Aim of the exercise => In the mailing-list post below about domain name validity, please name the regexp that actually defines valid domain names.

Exercise passage =>
[Netarchivesuite-devel] Domain name validity check

Søren Vejrup Carlsen svc at kb.dk
Fri Dec 18 16:16:48 CET 2009


Hi Nicolas.
The regexp DomainUtils#DOMAINNAME_CHAR_REGEX_STRING is actually defining the valid domainnames despite the heading "Invalid .."
So editions-debaisieux.fr should be considered a valid domain
www.editions-debaisieux.fr<http://www.editions-debaisieux.fr> is not a domain, but a host under the domain www.editions-debaisieux.fr<http://www.editions-debaisieux.fr>

regards
Søren
---------------------------------------------------------------------------
Søren Vejrup Carlsen, NetarchiveSuite developer (and QA)

Information supplied =>

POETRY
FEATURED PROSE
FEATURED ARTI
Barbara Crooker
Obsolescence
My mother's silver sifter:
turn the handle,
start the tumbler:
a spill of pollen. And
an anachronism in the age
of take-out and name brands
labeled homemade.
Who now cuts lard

Written reply => DomainUtils#DOMAINNAME_CHAR_REGEX_STRING